My name is Richelle Rueda. I am the most recent addition to the team here. While I am new to the studio, I have spent a number of years as a freelance 2D artist and illustrator under the pen name FireCatRich. I have a background in fine art but my love of video games has drawn me to studio life. A serendipitous meeting led me to SHG Studios and landed me in the growing browser game team.
While the core gameplay for Spy Battle has not been altered there have been some radical visual changes to bring it more in line with the visual goals set by SHG’s other browser game, Star Pirates. The first major question that arose focused on a primary workflow of the game. 2D or not 2D? While the game is entirely 2D, the majority if not all of the images were produced using 3D models. While the models have served well in the past, Spy Battle’s new look was aiming higher.
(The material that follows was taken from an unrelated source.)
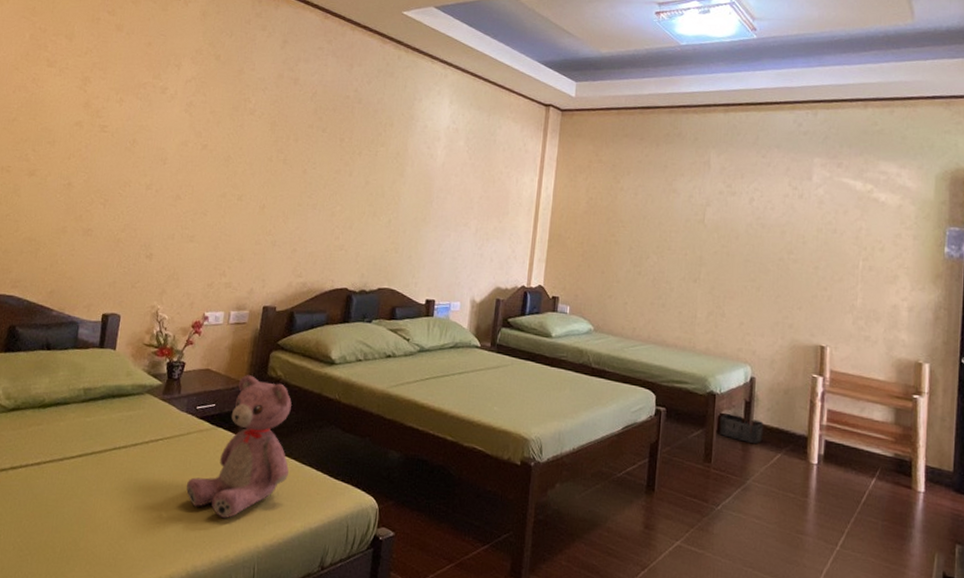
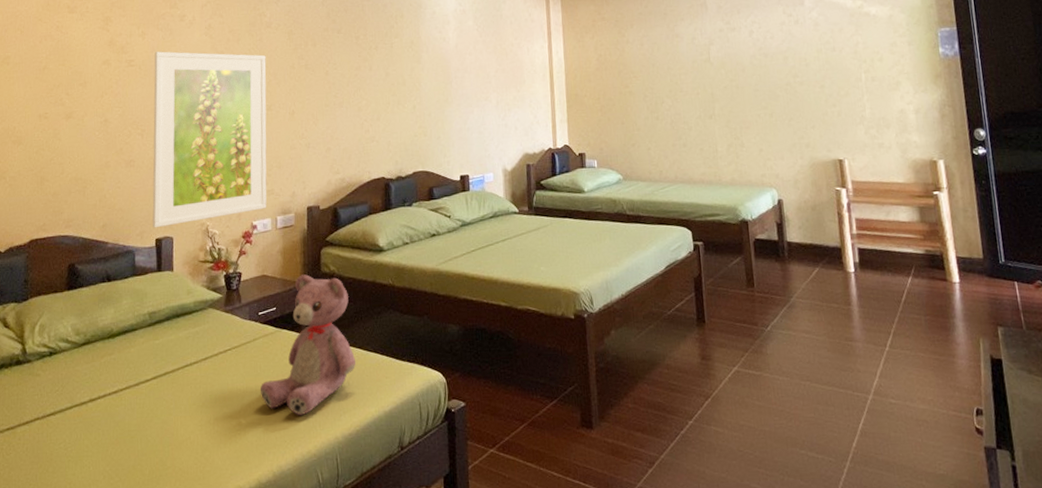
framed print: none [101,121,245,303] -> present [152,51,267,228]
storage bin: present [720,413,764,443] -> none [756,237,799,262]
My on boarding was a combination of familiarizing myself with the current state of the browser games, finding the of goals for these projects, and getting down to business making an ever growing stack of icons, UI elements, backgrounds, and characters illustrations. This process started in earnest in early December and is currently ongoing.
Spy Battle has a rich lore and a long player history but the game up to this point has left much of its world in words. There was opportunity abound for robots, cyborgs, humans, monsters, and everything in between. One of the first on the list of required characters was a new look for an AI robot. Ideally it was something that an individual could have and a spy would often want something that was rather innocuous, at least in appearance. Out of a dozen or so sketches rose the soda-can robot. Long stork-like legs and a little can body would be the new greeter for players. Much like Spy Battle the game, the little can looks to have history with his little dents and rusted patches but there is a shiny glow within.